If you have no wall behind the camera, you are killing a lot of the realism of the lighting.
My advice would be:
keep all the walls
to have good illumination in an interior, you need a lot of bounced indirect light, in render panel -> light paths select the “full global illumination” preset, or at least crank all the bounces to something around 24.
the windows glass… if the glass is clean, and perpendicular to the camera, it should have no reflections, so, you can delete the glass or give it a transparent shader, the result will be the same and it will render faster. For glass not perpendicular to the camera the archipack material should be ok.
try to keep the world strength to 1, and play with the exposure in color management, if you render with a lot of bounces you should get good results and not need to augment the world strength.
avoid limiting the AO bounces in the simplify panel for the final render.
Huh? I start out with sky texture strength 40 and sun strength 400, then tweak the exposure - this gives me a fairly realistic starting point that is compatible with my indoor lighting assets (wrt strength). And no clamping whatsoever initially; observe first what it should look like before starting any clamping hacks so you know how and where to compensate.
Lots of bounces will help clean up, but only marginally at some point. How many bounces you need is strongly dependent on the geometry of the space you lit. 24 sounds like an awful lot for a square box.

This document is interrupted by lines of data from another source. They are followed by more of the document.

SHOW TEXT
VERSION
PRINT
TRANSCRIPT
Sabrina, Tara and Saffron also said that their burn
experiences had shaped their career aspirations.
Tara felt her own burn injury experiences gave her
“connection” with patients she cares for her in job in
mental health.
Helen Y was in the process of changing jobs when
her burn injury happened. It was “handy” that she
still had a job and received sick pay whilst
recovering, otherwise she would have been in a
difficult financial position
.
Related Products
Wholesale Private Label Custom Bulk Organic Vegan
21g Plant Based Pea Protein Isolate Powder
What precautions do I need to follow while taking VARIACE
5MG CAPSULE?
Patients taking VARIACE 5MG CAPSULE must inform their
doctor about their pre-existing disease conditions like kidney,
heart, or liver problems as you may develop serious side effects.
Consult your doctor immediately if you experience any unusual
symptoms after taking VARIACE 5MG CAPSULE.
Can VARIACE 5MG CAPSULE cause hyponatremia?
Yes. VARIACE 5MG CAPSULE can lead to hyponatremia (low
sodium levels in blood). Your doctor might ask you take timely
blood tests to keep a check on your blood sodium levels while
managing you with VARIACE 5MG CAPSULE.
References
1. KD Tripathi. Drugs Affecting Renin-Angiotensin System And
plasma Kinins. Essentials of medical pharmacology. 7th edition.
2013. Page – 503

If you do use a tiny hint of global AO over tons of bounces, keep in mind that Principled shader sheen parameter reacts very strange to that (last I checked).

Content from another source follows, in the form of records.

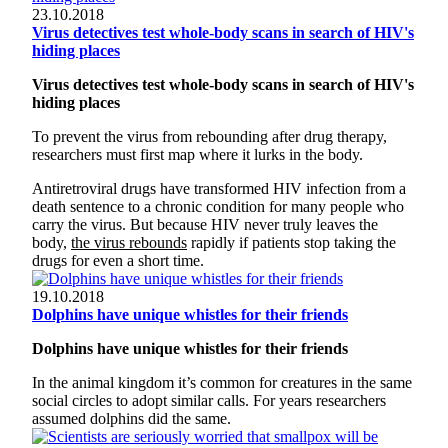
23.10.2018
Virus detectives test whole-body scans in search of HIV's
hiding places
Virus detectives test whole-body scans in search of HIV's
hiding places
To prevent the virus from rebounding after drug therapy,
researchers must first map where it lurks in the body.
Antiretroviral drugs have transformed HIV infection from a
death sentence to a chronic condition for many people who
carry the virus. But because HIV never truly leaves the
body,
the virus rebounds
rapidly if patients stop taking the
drugs for even a short time.
19.10.2018
Dolphins have unique whistles for their friends
Dolphins have unique whistles for their friends
In the animal kingdom it’s common for creatures in the same
social circles to adopt similar calls. For years researchers
assumed dolphins did the same.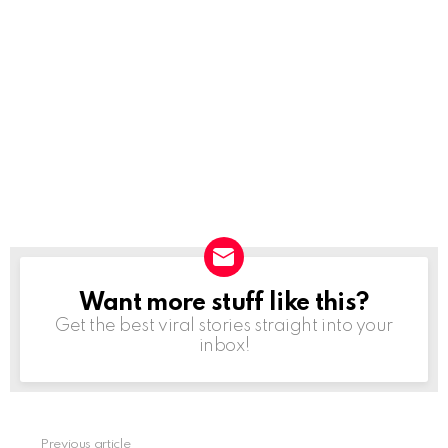
Want more stuff like this?
NEWSLETTER
Get the best viral stories straight into your
inbox!
Previous article
See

HDRIs are not absolute, so all bets are off. Are you using a sunlit hdri, overcast, night city scene, or milky way?
In this case, I’d start with sun&sky (or just sky) to set my initial exposure. Replace it with HDRI. Then adjust the HDRI strength until it approximately matches what you’d expect for the HDRI scene at that exposure. And then there is the problem of the sun very often being clipped in brightness.
This isn’t science, so impossible to get it “correct”. There is eyeballing it involved since HDRIs doesn’t contain absolute values. The final render may be off a little in exposure, but light sources should end up in their respective area automatically.
There is nothing “wrong” by using neutral exposure, except your indoor lighting may need to be tweaked every time they are used, in order to stay in adequate relation to the HDRI used.
Personally, I don’t see the advantage to using HDRI for indoors anyway over sun&sky (I prefer just sky if I can choose to avoid the sun). High contrast HDRI takes long time to automap and long time to render. Sky texture resolves much faster, and although not very intuitive, you can still manipulate colors around if you want (or mix stuff).
I wish we had a physical sky, with camera visible sun disk, corona, position and time controls, north setting, and the whole lot.
Thank you everyone. That is a lot of information. I will try to make sense of it. You guys are really helpful. I will answer some of the questions later. It is a daytime scene. I am looking for a non-reflective glass. Can anyone tell me where I can get one?